Ketentuan Latihan:
A – Menurut buletin Pepadhang Qolbu, siapa kontributor Volume 27?
B – Sunting buletin Pepadhang Qolbu dengan menulis ulang seluruh bagian dari "Kontributor: A. Choiran" turun sampai "الشِّرْكَ لَظُلْمٌ عَظِيمٌ.", lalu ganti "Kontributor" dengan "Penyusun".

Kutipan Sumber:
+ + + + +

BULETIN

PEPADHANG QOLBU Volume 27 "Musyrik: Kezhaliman yang Besar"

07 December 2023

Unduh gambar :

PEPADHANG QOLBU Volume 27

Musyrik: Kezhaliman yang Besar

(Bab 22, Kitab Iman)

Kontributor: A. Choiran Marzuki

حَدَّثَنَا أَبُو الْوَلِيدِ قَالَ حَدَّثَنَا شُعْبَةُ ح. قَالَ: وَحَدَّثَنِي بِشْرُ بْنُ خَالِدٍ أَبُو مُحَمَّدٍ الْعَسْكَرِيُّ قَالَ: حَدَّثَنَا مُحَمَّدُ بْنُ جَعْفَرٍ عَنْ شُعْبَةَ عَنْ سُلَيْمَانَ عَنْ إِبْرَاهِيمَ عَنْ عَلْقَمَةَ عَنْ عَبْدِ اللهِ قَالَ: لَمَّا نَزَلَتْ: الَّذِينَ آمَنُوا وَلَمْ يَلْبِسُوا إِيمَانَهُمْ بِظُلْمٍ، قَالَ أَصْحَابُ رَسُولِ اللهِ صَلَّى اللهُ عَلَيْهِ وَسَلَّمَ: أَيُّنَا لَمْ يَظْلِمْ؟ فَأَنْزَلَ اللهُ عَزَّ وَجَلَّ: إِنَّ الشِّرْكَ لَظُلْمٌ عَظِيمٌ.

+ + + + +

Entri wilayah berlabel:
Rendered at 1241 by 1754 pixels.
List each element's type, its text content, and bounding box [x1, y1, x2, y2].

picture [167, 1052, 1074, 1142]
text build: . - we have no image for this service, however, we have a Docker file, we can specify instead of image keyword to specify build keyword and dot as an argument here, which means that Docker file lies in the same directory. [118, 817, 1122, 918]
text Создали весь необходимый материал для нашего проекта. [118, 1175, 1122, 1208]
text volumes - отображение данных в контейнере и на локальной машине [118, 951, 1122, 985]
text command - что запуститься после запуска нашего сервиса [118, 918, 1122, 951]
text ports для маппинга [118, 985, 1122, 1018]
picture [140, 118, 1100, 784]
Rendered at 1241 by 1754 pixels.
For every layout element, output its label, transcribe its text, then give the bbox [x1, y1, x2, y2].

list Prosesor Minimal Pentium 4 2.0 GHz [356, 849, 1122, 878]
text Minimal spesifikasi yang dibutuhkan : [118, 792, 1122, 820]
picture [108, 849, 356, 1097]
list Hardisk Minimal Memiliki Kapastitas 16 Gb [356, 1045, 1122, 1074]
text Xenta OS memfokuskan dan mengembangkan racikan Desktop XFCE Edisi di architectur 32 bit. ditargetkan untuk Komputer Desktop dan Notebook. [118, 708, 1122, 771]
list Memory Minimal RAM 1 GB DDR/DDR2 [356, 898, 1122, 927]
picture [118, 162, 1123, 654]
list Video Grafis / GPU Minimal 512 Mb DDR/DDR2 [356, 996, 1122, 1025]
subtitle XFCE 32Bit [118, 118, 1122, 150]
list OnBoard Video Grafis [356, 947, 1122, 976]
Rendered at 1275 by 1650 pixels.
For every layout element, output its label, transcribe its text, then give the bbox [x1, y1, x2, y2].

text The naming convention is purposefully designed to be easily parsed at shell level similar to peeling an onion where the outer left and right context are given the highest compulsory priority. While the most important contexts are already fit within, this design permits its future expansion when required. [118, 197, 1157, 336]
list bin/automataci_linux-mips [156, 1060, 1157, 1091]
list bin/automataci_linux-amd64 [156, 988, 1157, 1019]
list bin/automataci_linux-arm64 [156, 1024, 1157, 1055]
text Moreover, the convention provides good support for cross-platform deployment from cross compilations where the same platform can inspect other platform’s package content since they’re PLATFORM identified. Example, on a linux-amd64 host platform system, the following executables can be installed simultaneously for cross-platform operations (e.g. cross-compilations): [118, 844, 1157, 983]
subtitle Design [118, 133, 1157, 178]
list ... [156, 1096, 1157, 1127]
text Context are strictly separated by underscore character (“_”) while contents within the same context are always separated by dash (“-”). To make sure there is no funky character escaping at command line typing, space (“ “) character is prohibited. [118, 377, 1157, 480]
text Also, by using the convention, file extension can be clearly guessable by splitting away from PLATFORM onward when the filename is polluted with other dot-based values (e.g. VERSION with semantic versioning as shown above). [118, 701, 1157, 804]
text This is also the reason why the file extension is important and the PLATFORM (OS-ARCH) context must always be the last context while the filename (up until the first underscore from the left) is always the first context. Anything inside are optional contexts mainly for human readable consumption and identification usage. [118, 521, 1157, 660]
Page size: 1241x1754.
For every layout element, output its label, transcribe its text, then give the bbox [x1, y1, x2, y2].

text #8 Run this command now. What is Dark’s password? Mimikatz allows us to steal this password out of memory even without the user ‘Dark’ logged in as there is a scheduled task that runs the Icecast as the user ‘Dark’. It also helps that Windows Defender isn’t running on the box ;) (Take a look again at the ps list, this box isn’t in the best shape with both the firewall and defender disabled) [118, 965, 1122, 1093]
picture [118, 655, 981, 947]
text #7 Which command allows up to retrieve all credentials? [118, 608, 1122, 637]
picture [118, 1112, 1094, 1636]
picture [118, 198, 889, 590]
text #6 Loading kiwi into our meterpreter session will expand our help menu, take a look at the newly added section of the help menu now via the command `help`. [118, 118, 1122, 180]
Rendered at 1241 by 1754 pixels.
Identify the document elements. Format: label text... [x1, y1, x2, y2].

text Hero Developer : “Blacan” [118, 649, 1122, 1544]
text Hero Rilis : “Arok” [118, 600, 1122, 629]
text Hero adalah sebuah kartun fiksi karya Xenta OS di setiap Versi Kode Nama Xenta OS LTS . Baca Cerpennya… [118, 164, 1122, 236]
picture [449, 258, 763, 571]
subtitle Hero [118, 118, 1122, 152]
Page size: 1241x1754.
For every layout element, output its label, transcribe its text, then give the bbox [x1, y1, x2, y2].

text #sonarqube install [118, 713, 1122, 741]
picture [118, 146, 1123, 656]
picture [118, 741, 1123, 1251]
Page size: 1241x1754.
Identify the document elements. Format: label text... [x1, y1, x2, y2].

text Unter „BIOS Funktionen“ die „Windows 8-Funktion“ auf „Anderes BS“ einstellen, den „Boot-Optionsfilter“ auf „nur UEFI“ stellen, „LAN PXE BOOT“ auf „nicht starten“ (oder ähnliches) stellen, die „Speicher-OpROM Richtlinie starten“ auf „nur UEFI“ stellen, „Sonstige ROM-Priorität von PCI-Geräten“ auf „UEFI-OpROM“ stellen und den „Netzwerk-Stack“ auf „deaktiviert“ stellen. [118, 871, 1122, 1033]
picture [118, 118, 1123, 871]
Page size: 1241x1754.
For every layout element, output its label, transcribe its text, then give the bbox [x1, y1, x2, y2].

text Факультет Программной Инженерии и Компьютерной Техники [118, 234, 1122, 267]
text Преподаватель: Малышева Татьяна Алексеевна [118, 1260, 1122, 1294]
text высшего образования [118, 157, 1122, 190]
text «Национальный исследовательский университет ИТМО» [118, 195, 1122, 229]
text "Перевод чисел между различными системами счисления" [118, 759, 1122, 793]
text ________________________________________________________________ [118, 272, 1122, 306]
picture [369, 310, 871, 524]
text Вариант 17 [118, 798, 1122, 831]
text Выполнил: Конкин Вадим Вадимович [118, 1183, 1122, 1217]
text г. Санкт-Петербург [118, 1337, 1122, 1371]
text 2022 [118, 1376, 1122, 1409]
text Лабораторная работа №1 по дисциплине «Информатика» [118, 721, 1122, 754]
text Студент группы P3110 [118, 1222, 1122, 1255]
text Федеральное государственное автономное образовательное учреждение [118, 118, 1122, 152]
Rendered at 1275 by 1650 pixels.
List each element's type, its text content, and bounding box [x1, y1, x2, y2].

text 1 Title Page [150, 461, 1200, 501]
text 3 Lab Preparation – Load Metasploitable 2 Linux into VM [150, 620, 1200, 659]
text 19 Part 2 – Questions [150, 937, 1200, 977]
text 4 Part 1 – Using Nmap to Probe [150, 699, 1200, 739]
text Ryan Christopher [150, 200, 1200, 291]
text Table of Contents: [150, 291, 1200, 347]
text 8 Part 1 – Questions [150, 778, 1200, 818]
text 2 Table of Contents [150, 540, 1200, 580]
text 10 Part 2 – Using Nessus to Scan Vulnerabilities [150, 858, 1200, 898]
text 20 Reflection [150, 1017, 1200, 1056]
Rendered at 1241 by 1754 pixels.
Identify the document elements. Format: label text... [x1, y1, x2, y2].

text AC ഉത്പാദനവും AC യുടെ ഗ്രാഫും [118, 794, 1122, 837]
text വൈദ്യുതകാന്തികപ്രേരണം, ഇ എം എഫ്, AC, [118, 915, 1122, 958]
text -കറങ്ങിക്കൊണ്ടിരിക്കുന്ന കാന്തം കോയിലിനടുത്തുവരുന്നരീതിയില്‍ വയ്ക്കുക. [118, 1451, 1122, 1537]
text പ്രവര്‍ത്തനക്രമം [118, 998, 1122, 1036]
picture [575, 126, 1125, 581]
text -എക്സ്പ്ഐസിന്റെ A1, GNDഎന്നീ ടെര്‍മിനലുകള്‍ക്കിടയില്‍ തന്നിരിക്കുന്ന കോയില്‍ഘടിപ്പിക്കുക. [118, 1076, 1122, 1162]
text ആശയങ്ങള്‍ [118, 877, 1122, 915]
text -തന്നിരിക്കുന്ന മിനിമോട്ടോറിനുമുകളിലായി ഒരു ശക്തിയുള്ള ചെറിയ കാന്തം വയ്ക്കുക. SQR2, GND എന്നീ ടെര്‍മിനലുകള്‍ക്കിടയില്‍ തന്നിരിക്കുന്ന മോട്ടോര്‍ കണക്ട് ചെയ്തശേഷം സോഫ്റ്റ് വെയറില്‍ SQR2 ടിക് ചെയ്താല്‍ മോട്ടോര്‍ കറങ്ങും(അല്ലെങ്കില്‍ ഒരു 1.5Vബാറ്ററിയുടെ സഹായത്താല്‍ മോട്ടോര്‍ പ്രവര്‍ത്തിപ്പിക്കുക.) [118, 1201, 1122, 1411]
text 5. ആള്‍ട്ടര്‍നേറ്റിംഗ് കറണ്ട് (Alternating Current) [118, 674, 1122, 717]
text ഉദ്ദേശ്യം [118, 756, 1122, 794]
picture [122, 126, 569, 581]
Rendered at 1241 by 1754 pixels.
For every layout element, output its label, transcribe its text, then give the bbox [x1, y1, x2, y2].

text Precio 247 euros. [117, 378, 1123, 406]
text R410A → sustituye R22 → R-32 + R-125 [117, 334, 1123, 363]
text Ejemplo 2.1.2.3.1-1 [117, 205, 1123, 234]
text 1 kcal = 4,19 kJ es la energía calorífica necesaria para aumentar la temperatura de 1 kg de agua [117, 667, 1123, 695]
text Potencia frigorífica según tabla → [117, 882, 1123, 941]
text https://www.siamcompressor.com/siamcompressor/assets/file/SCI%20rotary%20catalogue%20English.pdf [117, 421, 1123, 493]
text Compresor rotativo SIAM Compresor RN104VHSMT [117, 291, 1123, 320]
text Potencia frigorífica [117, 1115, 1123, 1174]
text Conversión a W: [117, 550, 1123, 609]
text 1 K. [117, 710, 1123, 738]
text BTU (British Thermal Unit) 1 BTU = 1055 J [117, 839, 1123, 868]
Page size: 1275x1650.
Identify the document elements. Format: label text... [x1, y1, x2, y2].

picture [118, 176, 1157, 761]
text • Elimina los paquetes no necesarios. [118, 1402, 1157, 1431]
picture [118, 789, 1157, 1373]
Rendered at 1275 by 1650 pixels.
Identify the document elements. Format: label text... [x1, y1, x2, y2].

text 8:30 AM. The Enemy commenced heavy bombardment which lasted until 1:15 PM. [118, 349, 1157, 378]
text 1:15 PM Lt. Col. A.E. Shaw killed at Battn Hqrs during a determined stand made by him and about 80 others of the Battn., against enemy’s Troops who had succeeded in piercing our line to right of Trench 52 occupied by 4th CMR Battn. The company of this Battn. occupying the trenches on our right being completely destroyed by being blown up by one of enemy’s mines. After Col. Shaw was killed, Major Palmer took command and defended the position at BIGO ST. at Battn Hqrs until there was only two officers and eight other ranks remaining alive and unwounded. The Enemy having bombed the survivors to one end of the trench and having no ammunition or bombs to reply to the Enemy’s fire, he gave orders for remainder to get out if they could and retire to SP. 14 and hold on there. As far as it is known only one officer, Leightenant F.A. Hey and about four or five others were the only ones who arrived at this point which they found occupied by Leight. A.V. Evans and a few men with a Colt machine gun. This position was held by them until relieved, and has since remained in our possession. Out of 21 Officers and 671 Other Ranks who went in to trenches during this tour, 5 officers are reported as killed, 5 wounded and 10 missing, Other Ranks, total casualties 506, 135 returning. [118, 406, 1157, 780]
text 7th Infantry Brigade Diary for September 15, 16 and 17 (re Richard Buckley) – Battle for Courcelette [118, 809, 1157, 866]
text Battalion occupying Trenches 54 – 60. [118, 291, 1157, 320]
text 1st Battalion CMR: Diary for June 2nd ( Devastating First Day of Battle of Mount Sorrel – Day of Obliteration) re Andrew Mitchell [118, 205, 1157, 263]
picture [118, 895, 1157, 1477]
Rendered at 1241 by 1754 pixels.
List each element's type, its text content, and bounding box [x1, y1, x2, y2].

+ + + + +

Latihan Selesai:
A – A. Choiran Marzuki.

B –
Penyusun: A. Choiran Marzuki

حَدَّثَنَا أَبُو الْوَلِيدِ قَالَ حَدَّثَنَا شُعْبَةُ ح. قَالَ: وَحَدَّثَنِي بِشْرُ بْنُ خَالِدٍ أَبُو مُحَمَّدٍ الْعَسْكَرِيُّ قَالَ: حَدَّثَنَا مُحَمَّدُ بْنُ جَعْفَرٍ عَنْ شُعْبَةَ عَنْ سُلَيْمَانَ عَنْ إِبْرَاهِيمَ عَنْ عَلْقَمَةَ عَنْ عَبْدِ اللهِ قَالَ: لَمَّا نَزَلَتْ: الَّذِينَ آمَنُوا وَلَمْ يَلْبِسُوا إِيمَانَهُمْ بِظُلْمٍ، قَالَ أَصْحَابُ رَسُولِ اللهِ صَلَّى اللهُ عَلَيْهِ وَسَلَّمَ: أَيُّنَا لَمْ يَظْلِمْ؟ فَأَنْزَلَ اللهُ عَزَّ وَجَلَّ: إِنَّ الشِّرْكَ لَظُلْمٌ عَظِيمٌ.